*** Opening Source data ***

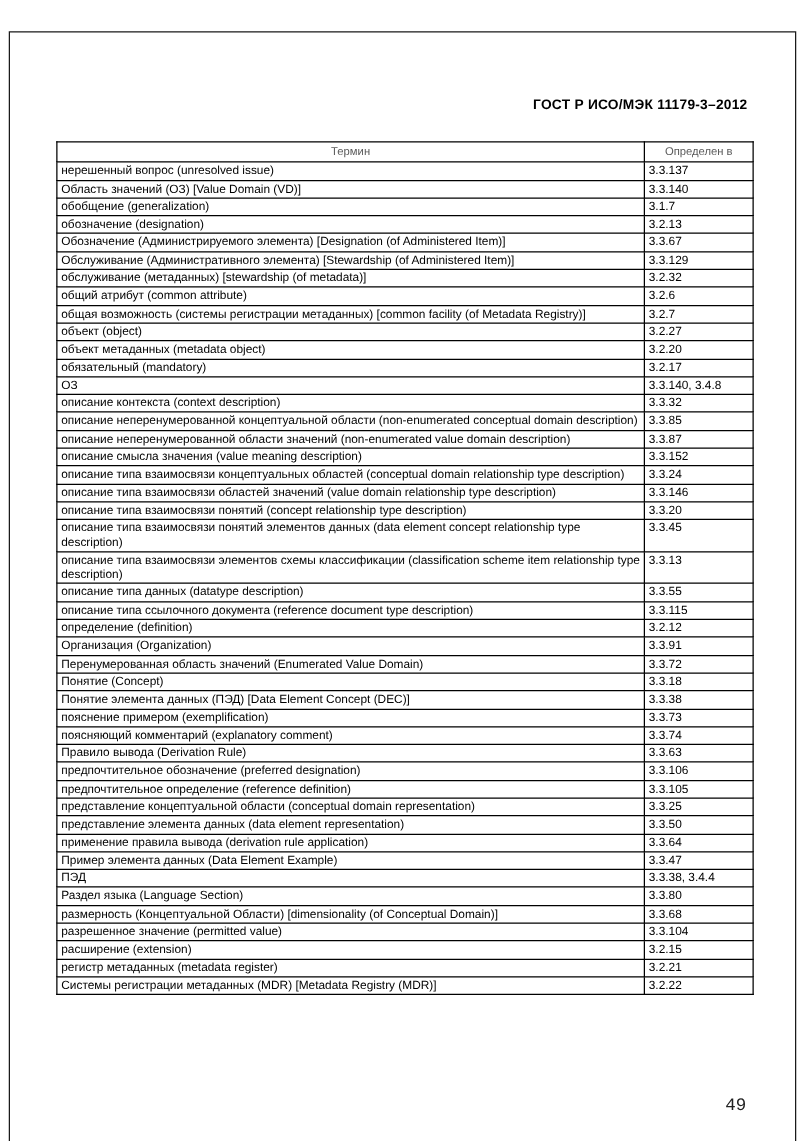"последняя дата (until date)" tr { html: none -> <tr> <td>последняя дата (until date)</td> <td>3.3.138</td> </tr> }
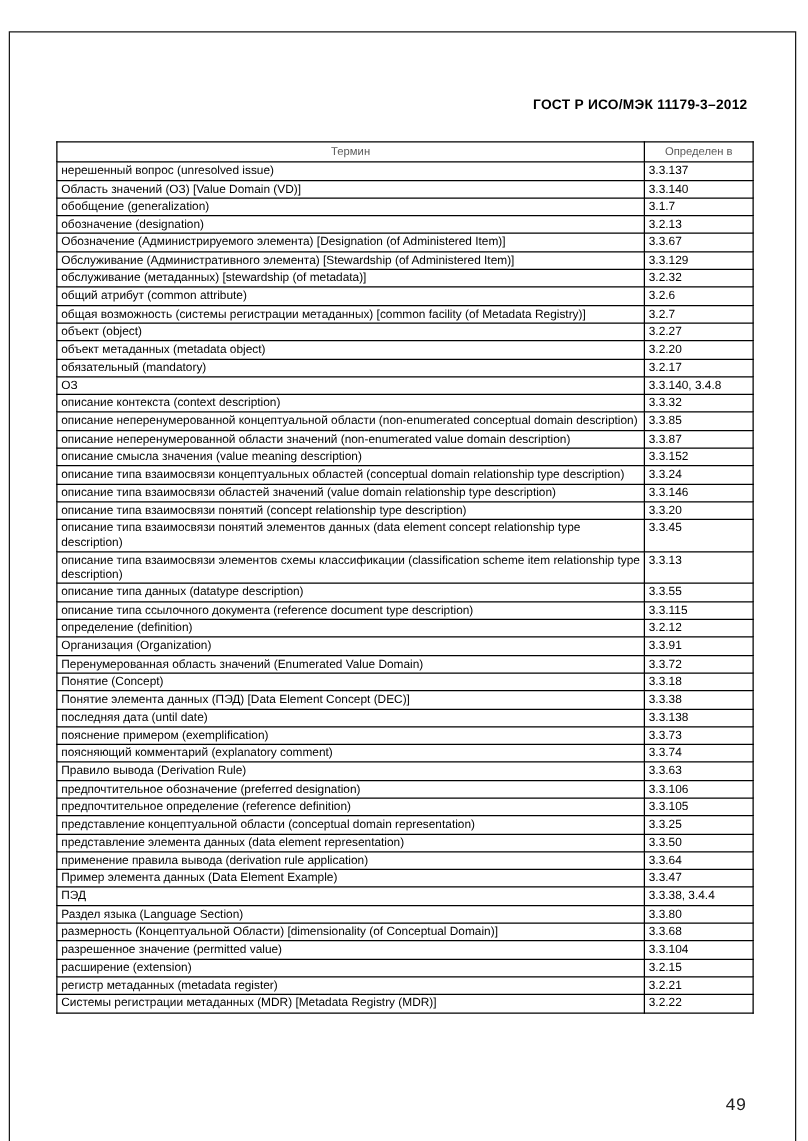"предпочтительное определение (reference" td.term-cell { text: reference -> register }
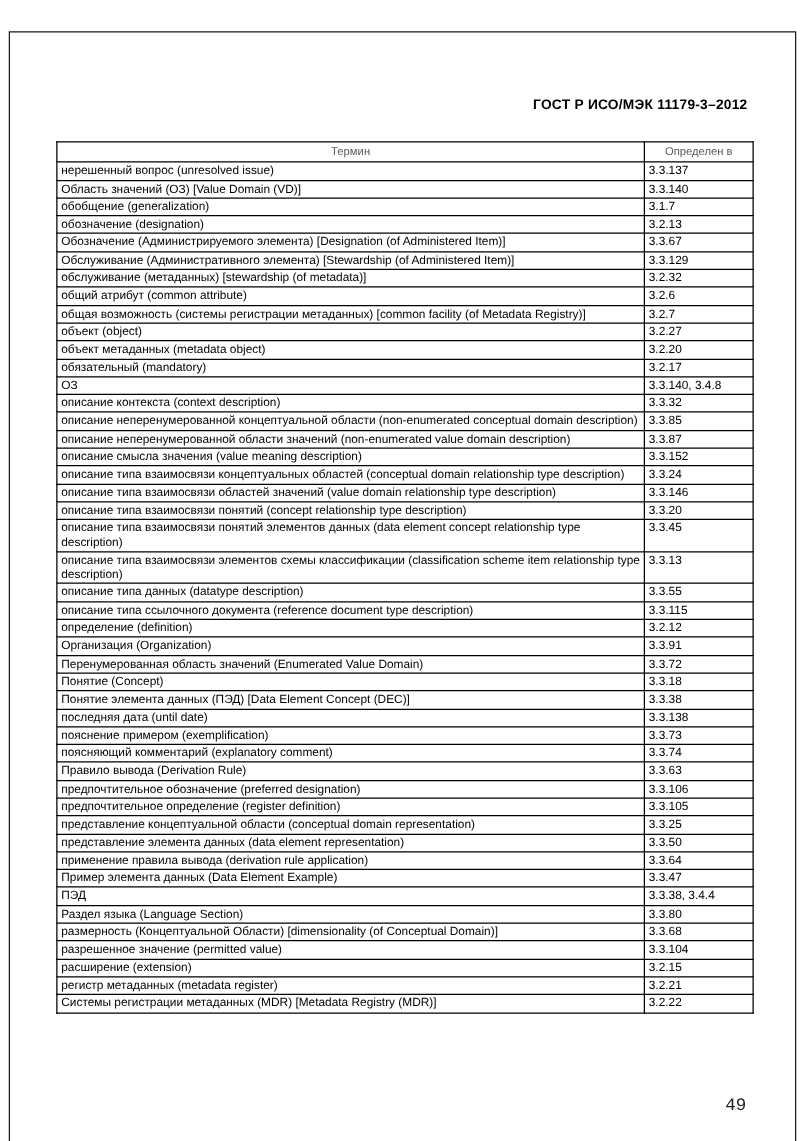"49" .page-number { font-family: Liberation Mono, monospace -> none; font-size: 14px -> 17px }
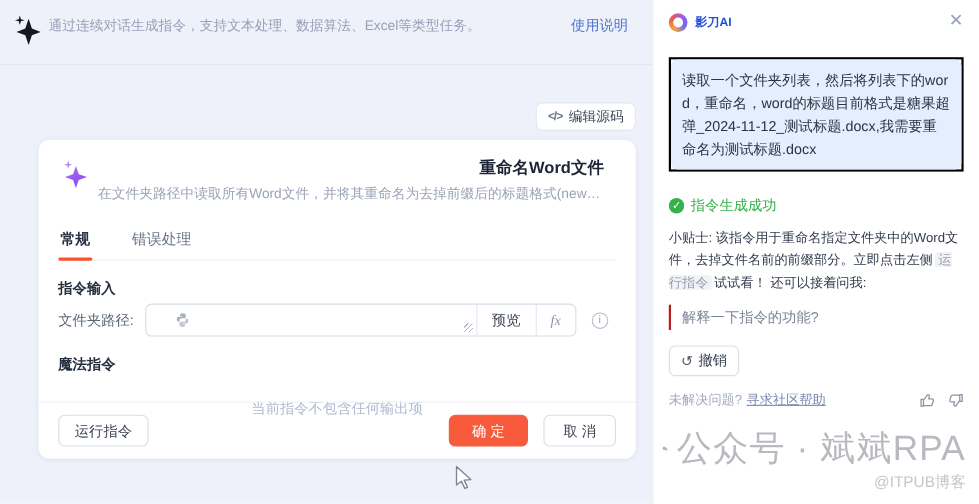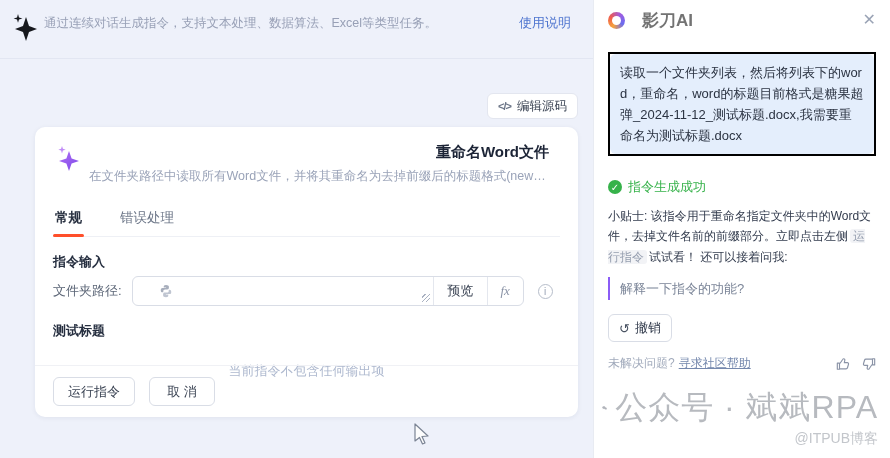"影刀AI" .rp-title { color: #737373 -> #1d4ed8; font-size: 17px -> 11px; margin-left: 17px -> 7px }
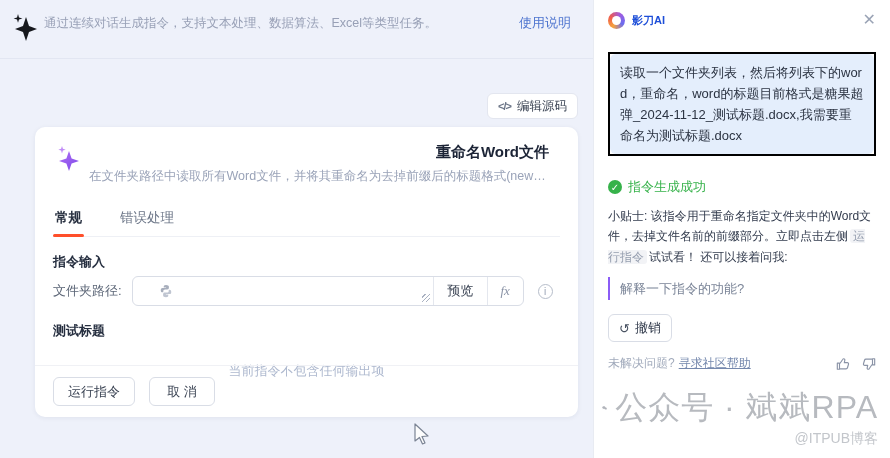"解释一下指令的功能?" .suggestions { border-left: 2px solid #8b5cf6 -> 2px solid #b91c1c }
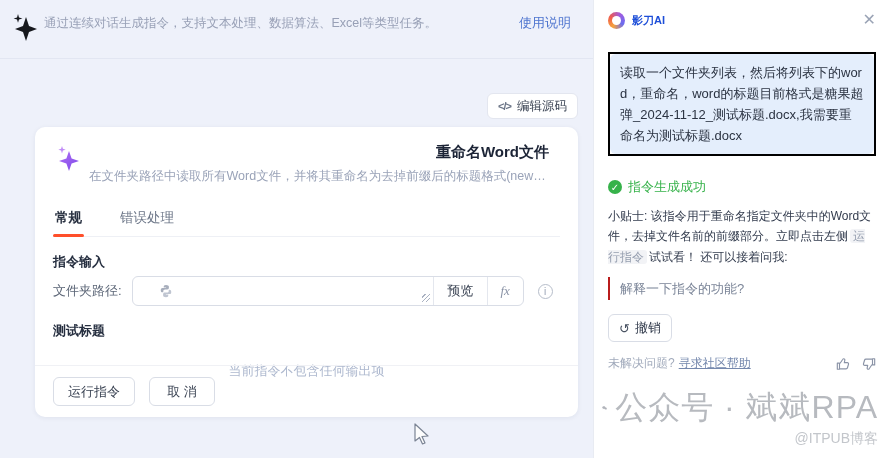"测试标题" div.sec-label { text: 测试标题 -> 魔法指令 }
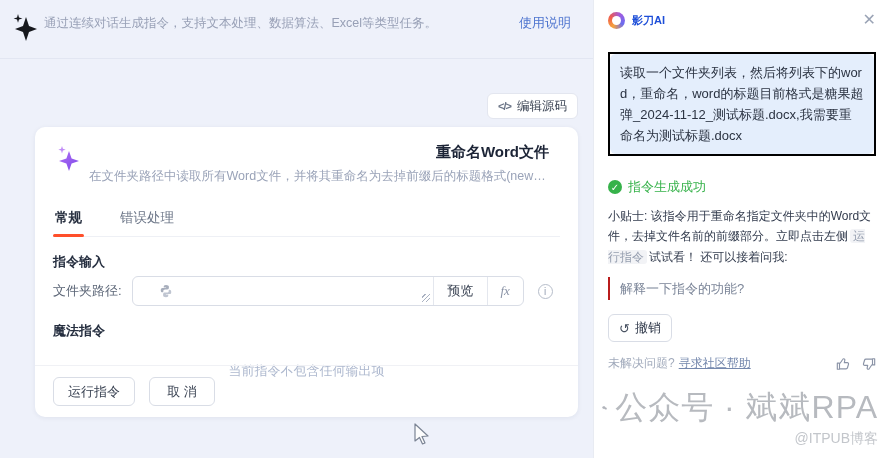"确 定" div.btn { html: none -> <div>确 定</div> }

*** Closing Source data ***

▶ [Work item] Print the records above word for word, omitting any picture they contain.

▶ [Result of this exercise]
"последняя дата (until date)" tr { html: none -> <tr> <td>последняя дата (until date)</td> <td>3.3.138</td> </tr> }
"предпочтительное определение (reference" td.term-cell { text: reference -> register }
"49" .page-number { font-family: Liberation Mono, monospace -> none; font-size: 14px -> 17px }
"影刀AI" .rp-title { color: #737373 -> #1d4ed8; font-size: 17px -> 11px; margin-left: 17px -> 7px }
"解释一下指令的功能?" .suggestions { border-left: 2px solid #8b5cf6 -> 2px solid #b91c1c }
"测试标题" div.sec-label { text: 测试标题 -> 魔法指令 }
"确 定" div.btn { html: none -> <div>确 定</div> }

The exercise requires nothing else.